La normativa regionale relativa ai distretti agro-alimentari e rurali è pienamente in linea con quella dei distretti industriali. Essa prevede quindi la partecipazione degli imprenditori e di tutti quei soggetti che in qualche modo possono contribuire allo sviluppo dell’attività produttiva. Naturalmente è prevista anche la partecipazione delle organizzazioni professionali agricole e agro-alimentari in qualità di rappresentanti dei produttori. Il distretto rurale prevede una maggiore partecipazione delle componenti sociali, essendo caratterizzato da finalità di sviluppo che riguardano la comunità locale in senso ampio e non spiccatamente produttive.

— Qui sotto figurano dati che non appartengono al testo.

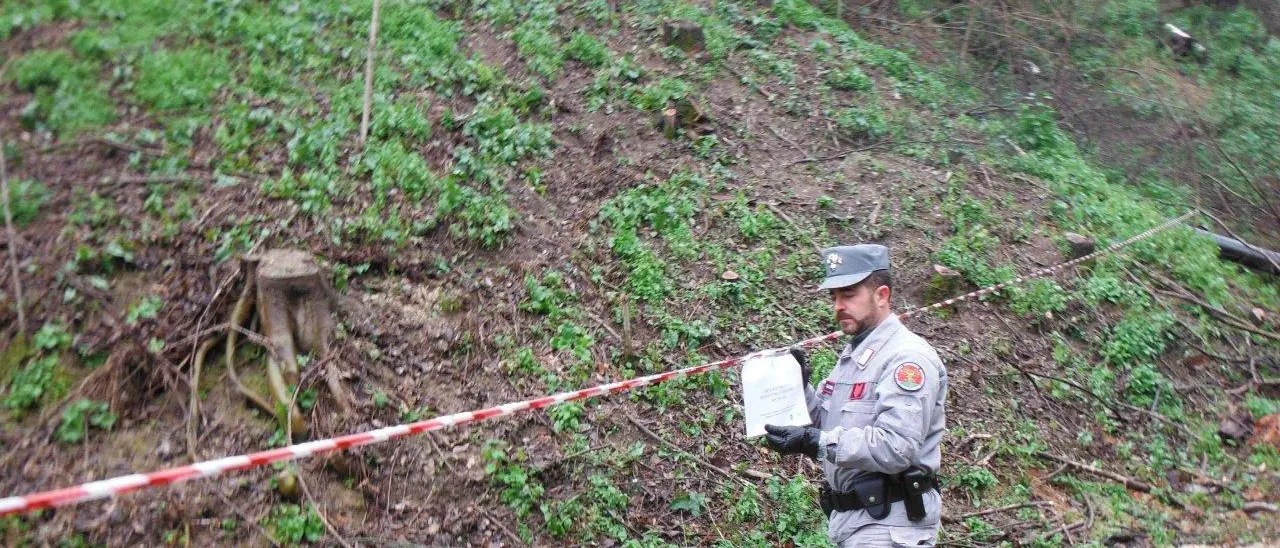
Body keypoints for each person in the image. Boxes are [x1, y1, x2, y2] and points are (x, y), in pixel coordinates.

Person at [763, 244, 948, 547]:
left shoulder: (906, 359)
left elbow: (897, 446)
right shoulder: (855, 357)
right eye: (834, 297)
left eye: (849, 294)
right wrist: (801, 390)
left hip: (890, 524)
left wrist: (816, 443)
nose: (838, 305)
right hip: (858, 522)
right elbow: (827, 422)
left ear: (882, 295)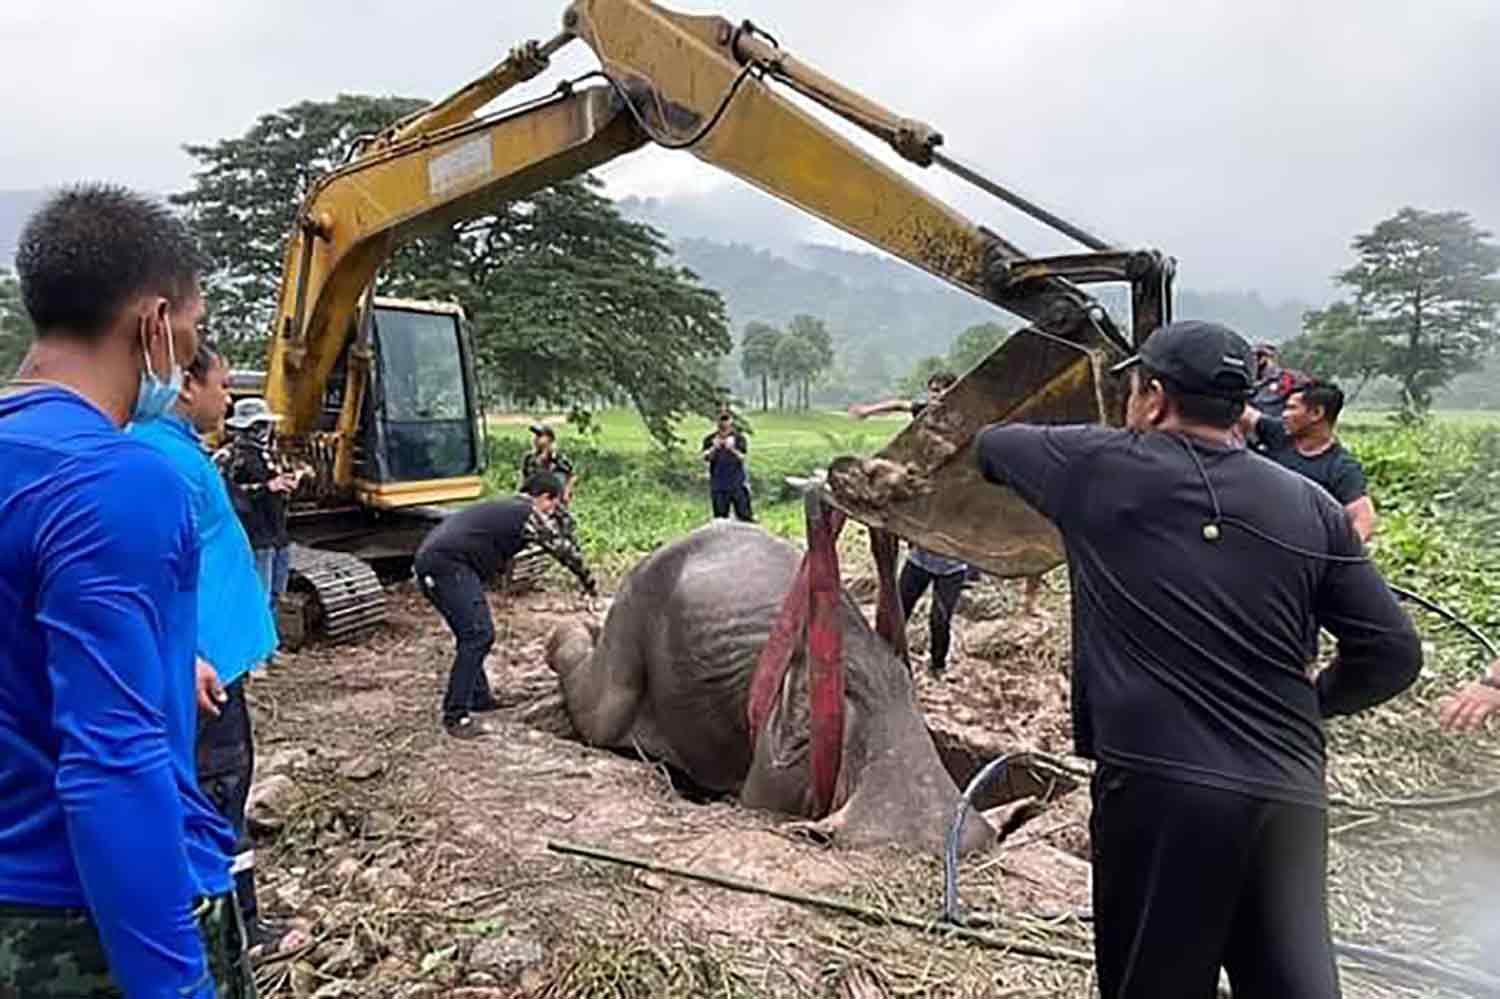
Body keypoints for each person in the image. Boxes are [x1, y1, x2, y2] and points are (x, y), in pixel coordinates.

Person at [976, 319, 1421, 999]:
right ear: (1242, 404)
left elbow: (991, 445)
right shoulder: (1310, 504)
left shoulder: (1096, 466)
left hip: (1163, 793)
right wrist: (1312, 699)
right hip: (1289, 793)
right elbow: (1393, 653)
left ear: (1152, 398)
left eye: (1134, 388)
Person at [0, 185, 249, 997]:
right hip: (77, 923)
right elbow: (111, 763)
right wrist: (175, 983)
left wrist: (162, 661)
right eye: (194, 326)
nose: (191, 350)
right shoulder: (115, 480)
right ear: (152, 322)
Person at [131, 345, 296, 959]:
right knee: (218, 794)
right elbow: (151, 574)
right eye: (222, 385)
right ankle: (233, 929)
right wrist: (187, 656)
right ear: (185, 387)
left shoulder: (177, 448)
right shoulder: (160, 459)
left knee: (224, 786)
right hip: (203, 672)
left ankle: (229, 916)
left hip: (214, 661)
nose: (228, 398)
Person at [850, 371, 1041, 671]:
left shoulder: (970, 427)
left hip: (952, 564)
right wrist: (867, 411)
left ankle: (937, 666)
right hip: (920, 557)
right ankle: (883, 660)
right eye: (933, 391)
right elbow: (901, 405)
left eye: (944, 390)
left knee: (940, 619)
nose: (938, 395)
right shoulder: (926, 421)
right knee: (898, 609)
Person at [414, 473, 598, 738]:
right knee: (479, 635)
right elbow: (562, 548)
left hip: (435, 564)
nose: (552, 512)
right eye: (553, 505)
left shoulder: (509, 508)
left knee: (471, 635)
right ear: (545, 497)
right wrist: (589, 585)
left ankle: (479, 698)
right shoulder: (526, 513)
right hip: (448, 566)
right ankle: (456, 716)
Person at [1240, 380, 1377, 542]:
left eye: (1292, 408)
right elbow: (1247, 415)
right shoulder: (1278, 434)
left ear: (1316, 413)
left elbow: (1363, 518)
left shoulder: (1341, 467)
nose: (1284, 414)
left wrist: (1341, 555)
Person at [225, 396, 309, 606]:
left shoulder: (269, 455)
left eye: (265, 425)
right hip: (255, 537)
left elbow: (287, 478)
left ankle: (271, 635)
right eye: (259, 425)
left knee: (275, 595)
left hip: (276, 534)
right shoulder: (231, 457)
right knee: (258, 598)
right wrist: (264, 488)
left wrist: (291, 481)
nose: (265, 430)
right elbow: (224, 494)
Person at [521, 422, 577, 539]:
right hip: (535, 498)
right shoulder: (530, 458)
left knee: (560, 525)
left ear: (550, 439)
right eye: (535, 436)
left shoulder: (558, 458)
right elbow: (525, 478)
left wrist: (567, 493)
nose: (536, 439)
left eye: (540, 436)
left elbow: (571, 476)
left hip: (553, 499)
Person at [702, 410, 754, 521]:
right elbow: (706, 457)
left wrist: (732, 449)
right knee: (720, 519)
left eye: (726, 419)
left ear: (731, 421)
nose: (724, 423)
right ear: (717, 422)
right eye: (722, 420)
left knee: (745, 517)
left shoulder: (739, 438)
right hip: (719, 485)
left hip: (737, 484)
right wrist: (714, 448)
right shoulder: (710, 439)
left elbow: (742, 457)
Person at [1249, 342, 1308, 422]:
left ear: (1263, 359)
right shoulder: (1249, 380)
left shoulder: (1288, 378)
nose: (1250, 362)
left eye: (1253, 357)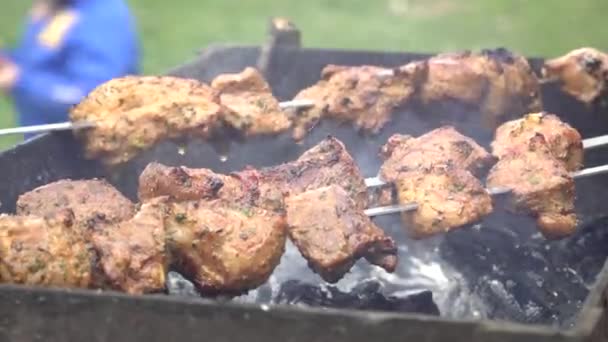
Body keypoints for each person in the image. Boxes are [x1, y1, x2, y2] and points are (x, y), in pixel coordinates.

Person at [0, 0, 140, 137]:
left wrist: (20, 81)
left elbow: (96, 98)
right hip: (44, 146)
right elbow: (38, 63)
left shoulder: (104, 15)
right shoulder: (57, 7)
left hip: (88, 148)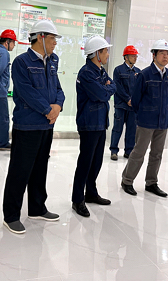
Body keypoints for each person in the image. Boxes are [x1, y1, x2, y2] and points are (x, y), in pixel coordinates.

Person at [2, 19, 65, 234]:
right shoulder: (22, 62)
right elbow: (26, 91)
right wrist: (48, 110)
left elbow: (58, 88)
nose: (55, 42)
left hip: (46, 126)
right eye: (52, 38)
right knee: (20, 170)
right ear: (40, 37)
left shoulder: (53, 60)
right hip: (27, 124)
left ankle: (37, 208)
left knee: (40, 168)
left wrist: (58, 106)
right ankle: (11, 215)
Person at [121, 39, 168, 198]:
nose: (165, 56)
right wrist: (144, 114)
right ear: (154, 55)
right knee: (139, 152)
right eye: (162, 53)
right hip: (146, 121)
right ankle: (127, 180)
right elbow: (135, 100)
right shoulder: (144, 74)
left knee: (157, 154)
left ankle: (151, 182)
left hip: (162, 121)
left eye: (167, 54)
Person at [72, 35, 116, 217]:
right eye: (105, 51)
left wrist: (107, 87)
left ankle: (90, 193)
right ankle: (77, 199)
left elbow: (113, 86)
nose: (107, 54)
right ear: (97, 53)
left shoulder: (101, 71)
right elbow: (102, 94)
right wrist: (106, 88)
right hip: (89, 123)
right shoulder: (86, 73)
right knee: (85, 162)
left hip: (100, 122)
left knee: (96, 161)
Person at [109, 45, 140, 161]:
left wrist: (135, 101)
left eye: (136, 56)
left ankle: (128, 151)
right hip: (121, 105)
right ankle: (114, 150)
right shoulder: (118, 70)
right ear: (126, 57)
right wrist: (127, 99)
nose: (135, 58)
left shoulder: (138, 72)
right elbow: (118, 87)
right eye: (133, 56)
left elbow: (139, 89)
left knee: (132, 130)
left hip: (133, 107)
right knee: (117, 128)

I punti di forza dell’esperienza distrettuale sono molteplici. In particolare, la creazione di distretti favorisce:

- la creazione di relazioni (reti) sistematiche tra aziende, riguardo a prodotti, processi di produzione, tecnologie, fabbisogni produttivi, risorse umane e canali di distribuzione comuni e/o complementari

- la partecipazione delle aziende a processi di sviluppo complessivo del territorio

- la generazione di esternalità, alcune delle quali fortemente significative in un contesto economico in crescita: riduzione dei costi di transazione e di produzione (es.: costi di approvvigionamento), promozione della diversificazione produttiva, specializzazione e caratterizzazione dei servizi, professionalità, accesso a conoscenze e competenze, aggregazione di interessi e bisogni

- il potenziamento della relazioni tra imprese, rappresentanze economiche e sociali e soggetti

- il rafforzamento delle posizioni contrattuali dei produttori primari nei confronti del settore commerciale e industriale, accrescendo la garanzia reciproca sugli impegni di conferimento e acquisto

- lo sviluppo delle pratiche di concertazione tra gli interessi imprenditoriali e gli interessi della comunità civile, attraverso la rappresentanza degli Enti locali

- la creazione di strategie condivise di sviluppo imprenditoriale e territoriale - il rafforzamento della comunicazione tra produttori e soggetti intra

(trasformatori, commercianti, ecc.) ed extra filiera (Consorzi di Bonifica, credito, ricerca, servizi pubblici, ecc.)

- la creazione di opportunità per l’avvio di nuova imprenditorialità, in particolare nei segmenti intersettoriali poco sviluppati in ambito distrettuale.